Saturday, January 10, 2009

Featured Pipe Smoker: William Gillette


William Gillette (1853-1937)

There are plenty of pictures of various people who portrayed Sherlock Holmes through the years, all of who can legitimately be refered to as pipe smokers: Jeremy Brett, Peter Cushing, Basil Rathbone. But before them all there was William Gillette.

Gillette was born (and died, by the way) in Hartford, Connecticut. There were two men to portray Holmes on stage before Gillette, but they both did it only once and they are pretty much forgotten now (their names were Charles Brookfield and John Webb). However, Gillette was, and is, considered the definitive "Holmes on stage."

He was not only an actor, but a playwright and stage manager. Arthur Conan Doyle, after writing the final Holmes tale in 1893, decided to make more money by taking Holmes to the stage. He wrote a five-act play and took it to some producers who wanted to change the Holmes character too much (they wanted to introduce a love interest--typical). So he turned them down and went looking for someone else. Eventually he connected with Gillette.

Gillette did change Holmes somewhat. He portrayed a Holmes that was much more open and less emotionally repressed than the story-book Holmes, but he didn't go so far as to actually have him in a relationship. He re-wrote Conan Doyle's original play as a shorter four-act version, and in modern parlance, it was a smash hit--although it was not particularly praised by critics of the time (again--typical). He continued to perform the play Sherlock Holmes - A Drama in Four Acts for the rest of his life, putting on some 1,300 shows during the course of 34 years.

It was Gillette who originally introduced the apocryphal and non-canonical phrase "Oh, this is elementary, my dear Watson," which was later shortened to the familiar "Elementary, my dear Watson" in numerous movies. Gillette was also responsible for the erroneous image of Holmes with a calabash pipe. He had to use a curved pipe rather than a more authentic straight pipe because it was easier to speak with it. A curved pipe has a lower center of gravity and hangs more comfortably, and is easier to "speak around" without removing it from the mouth. The deeper the bend, the lower the center of gravity. A straight pipe will tend to bounce around somewhat uncontrollably while speaking.



The original script for his play was destroyed in a fire, but he re-wrote it again from memory. He also served as the model for numerous illustrations of Holmes used in periodicals of the time. In 1916, he starred as Holmes in a film version of his play. Of course, it was a silent movie. His play was filmed again in 1922 starring John Barrymore as Holmes. Gillette last portrayed Holmes in his play's final performance in 1932, five years before his death.

And based on what I have read of him, he was a pipe smoker off-stage, as well. Notice the smoke in the above photographs.

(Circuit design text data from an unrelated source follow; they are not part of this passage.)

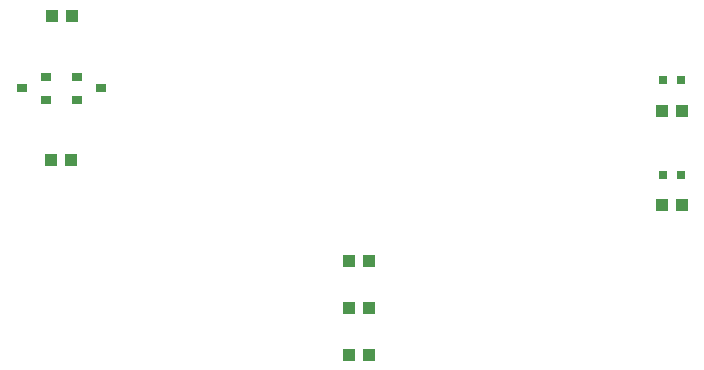
<source format=gbr>
G04 EAGLE Gerber RS-274X export*
G75*
%MOMM*%
%FSLAX34Y34*%
%LPD*%
%INSolderpaste Top*%
%IPPOS*%
%AMOC8*
5,1,8,0,0,1.08239X$1,22.5*%
G01*
%ADD10R,1.100000X1.000000*%
%ADD11R,0.889000X0.787400*%
%ADD12R,1.000000X1.100000*%
%ADD13R,0.800000X0.800000*%


D10*
X406500Y170000D03*
X423500Y170000D03*
X406500Y90000D03*
X423500Y90000D03*
X423500Y130000D03*
X406500Y130000D03*
D11*
X150060Y306394D03*
X150060Y325698D03*
X129740Y316046D03*
X176040Y325706D03*
X176040Y306402D03*
X196360Y316054D03*
D12*
X171500Y255600D03*
X154500Y255600D03*
X155000Y377600D03*
X172000Y377600D03*
X688500Y297000D03*
X671500Y297000D03*
X688500Y217000D03*
X671500Y217000D03*
D13*
X672500Y323000D03*
X687500Y323000D03*
X672500Y243000D03*
X687500Y243000D03*
M02*

</source>
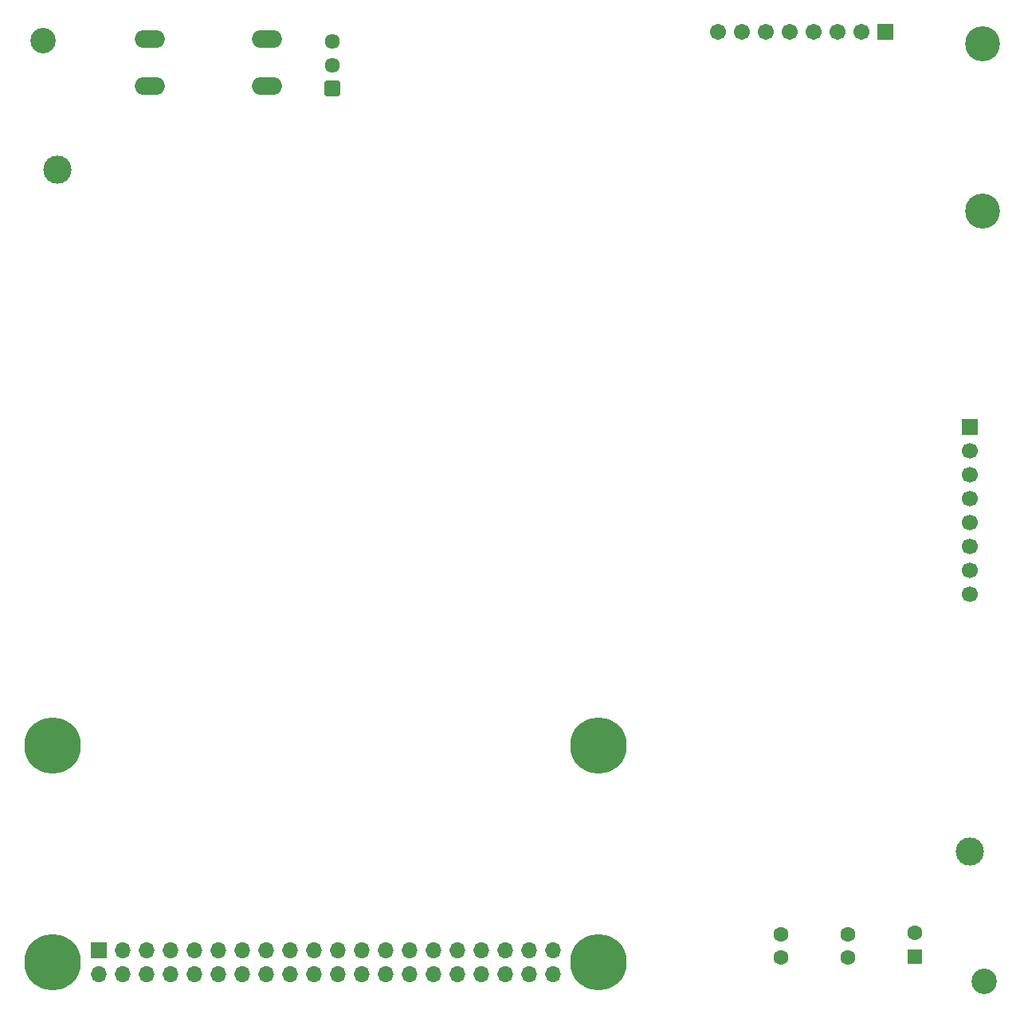
<source format=gbr>
%TF.GenerationSoftware,KiCad,Pcbnew,9.0.2*%
%TF.CreationDate,2025-07-02T14:38:08-04:00*%
%TF.ProjectId,PaperCam_Kicad,50617065-7243-4616-9d5f-4b696361642e,rev?*%
%TF.SameCoordinates,Original*%
%TF.FileFunction,Soldermask,Top*%
%TF.FilePolarity,Negative*%
%FSLAX46Y46*%
G04 Gerber Fmt 4.6, Leading zero omitted, Abs format (unit mm)*
G04 Created by KiCad (PCBNEW 9.0.2) date 2025-07-02 14:38:08*
%MOMM*%
%LPD*%
G01*
G04 APERTURE LIST*
G04 Aperture macros list*
%AMRoundRect*
0 Rectangle with rounded corners*
0 $1 Rounding radius*
0 $2 $3 $4 $5 $6 $7 $8 $9 X,Y pos of 4 corners*
0 Add a 4 corners polygon primitive as box body*
4,1,4,$2,$3,$4,$5,$6,$7,$8,$9,$2,$3,0*
0 Add four circle primitives for the rounded corners*
1,1,$1+$1,$2,$3*
1,1,$1+$1,$4,$5*
1,1,$1+$1,$6,$7*
1,1,$1+$1,$8,$9*
0 Add four rect primitives between the rounded corners*
20,1,$1+$1,$2,$3,$4,$5,0*
20,1,$1+$1,$4,$5,$6,$7,0*
20,1,$1+$1,$6,$7,$8,$9,0*
20,1,$1+$1,$8,$9,$2,$3,0*%
G04 Aperture macros list end*
%ADD10C,1.600000*%
%ADD11RoundRect,0.250000X0.550000X-0.550000X0.550000X0.550000X-0.550000X0.550000X-0.550000X-0.550000X0*%
%ADD12C,2.700000*%
%ADD13C,6.000000*%
%ADD14R,1.700000X1.700000*%
%ADD15O,1.700000X1.700000*%
%ADD16RoundRect,0.102000X0.754000X0.754000X-0.754000X0.754000X-0.754000X-0.754000X0.754000X-0.754000X0*%
%ADD17C,1.712000*%
%ADD18C,3.720000*%
%ADD19C,3.000000*%
%ADD20RoundRect,0.102000X0.704000X-0.704000X0.704000X0.704000X-0.704000X0.704000X-0.704000X-0.704000X0*%
%ADD21C,1.612000*%
%ADD22C,1.700000*%
%ADD23O,3.200000X1.900000*%
G04 APERTURE END LIST*
D10*
%TO.C,C1*%
X83343750Y-102512500D03*
X83343750Y-100012500D03*
%TD*%
D11*
%TO.C,C3*%
X97631250Y-102393750D03*
D10*
X97631250Y-99893750D03*
%TD*%
D12*
%TO.C,H1*%
X5000000Y-5000000D03*
%TD*%
%TO.C,H2*%
X105000000Y-105000000D03*
%TD*%
D10*
%TO.C,C2*%
X90487500Y-102512500D03*
X90487500Y-100012500D03*
%TD*%
D13*
%TO.C,RaspberryPiGPIO1*%
X5993750Y-103012500D03*
X63993750Y-103012500D03*
X5993750Y-80012500D03*
X63993750Y-80012500D03*
D14*
X10863750Y-101742500D03*
D15*
X10863750Y-104282500D03*
X13403750Y-101742500D03*
X13403750Y-104282500D03*
X15943750Y-101742500D03*
X15943750Y-104282500D03*
X18483750Y-101742500D03*
X18483750Y-104282500D03*
X21023750Y-101742500D03*
X21023750Y-104282500D03*
X23563750Y-101742500D03*
X23563750Y-104282500D03*
X26103750Y-101742500D03*
X26103750Y-104282500D03*
X28643750Y-101742500D03*
X28643750Y-104282500D03*
X31183750Y-101742500D03*
X31183750Y-104282500D03*
X33723750Y-101742500D03*
X33723750Y-104282500D03*
X36263750Y-101742500D03*
X36263750Y-104282500D03*
X38803750Y-101742500D03*
X38803750Y-104282500D03*
X41343750Y-101742500D03*
X41343750Y-104282500D03*
X43883750Y-101742500D03*
X43883750Y-104282500D03*
X46423750Y-101742500D03*
X46423750Y-104282500D03*
X48963750Y-101742500D03*
X48963750Y-104282500D03*
X51503750Y-101742500D03*
X51503750Y-104282500D03*
X54043750Y-101742500D03*
X54043750Y-104282500D03*
X56583750Y-101742500D03*
X56583750Y-104282500D03*
X59123750Y-101742500D03*
X59123750Y-104282500D03*
%TD*%
D16*
%TO.C,U1*%
X94488000Y-4127500D03*
D17*
X91948000Y-4127500D03*
X89408000Y-4127500D03*
X86868000Y-4127500D03*
X84328000Y-4127500D03*
X81788000Y-4127500D03*
X79248000Y-4127500D03*
X76708000Y-4127500D03*
D18*
X104775000Y-5397500D03*
X104775000Y-23177500D03*
%TD*%
D19*
%TO.C,H3*%
X103428148Y-91202021D03*
%TD*%
D20*
%TO.C,PowerSwitch1*%
X35694745Y-10142305D03*
D21*
X35694745Y-7642305D03*
X35694745Y-5142305D03*
%TD*%
D14*
%TO.C,Display1*%
X103460219Y-46071437D03*
D22*
X103460219Y-48611437D03*
X103460219Y-51151437D03*
X103460219Y-53691437D03*
X103460219Y-56231437D03*
X103460219Y-58771437D03*
X103460219Y-61311437D03*
X103460219Y-63851437D03*
%TD*%
D23*
%TO.C,CameraButton1*%
X28791828Y-4908870D03*
X16291828Y-4908870D03*
X28791828Y-9908870D03*
X16291828Y-9908870D03*
%TD*%
D19*
%TO.C,H4*%
X6502751Y-18739839D03*
%TD*%
M02*

</source>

Gillette was also known for his enormous castle on the Connecticut River, which he patterned after an ancient Norman castle. It took five years to build, and when it was completed in 1919 it had cost 1 million U.S. dollars (the equivalent of more than 12 million dollars today). He also had a train with a three-mile track that circumnavigated the estate. The castle is now part of Gillette Castle State Park. One of his frequent guests was fellow pipe smoker Albert Einstein. He was also very fond of riding his motorcycle.

William Gillette died of a pulmonary hemorrage in 1937.

1 comment:

  1. I just yesterday bought a book, "Teller of Tales: The Life of Arthur Conan Doyle", by Daniel Stashower, published in 1999. According to him, Gillette did write Holmes with a love interest, and this agrees with the revival I've seen on TV starring Frank Langella as Holmes. Furthermore, the following paragraph should interest you:

    "Legend holds that Gillette also introduced the familiar curved-stem calabash pipe, which was to become such a familiar totem. The actor was himself a dedicated pipe smoker and relished the opportunity to smoke onstage. According to received wisdom, Gillette settled on the calabash because its shape and balance allowed him to 'talk around' the pipe. Actually, there is no evidence that Gillette ever used a calabash, and the pipe's weight would have made it an unwieldy stage prop. Gillette seems to have favored a lighter, bent-stem briar. It has recently been suggested, in the pages of The Baker Street Journal, that the famed calabash may originally come to light as an oversized comedy prop. In a handful of comedy shorts from the 1930s and 1940s, calabashes are found in the hands of Holmes impersonators who did not share Gillette's reverence for the character--such as Abbott and Costello, Robert Woolsey, and the Three Stooges."

    Which seems rather circumstantial, either way. If it was not established somewhere (and Gillette was the most famous personator of Holmes, especially in America), why was such an image so widely accepted and recognized?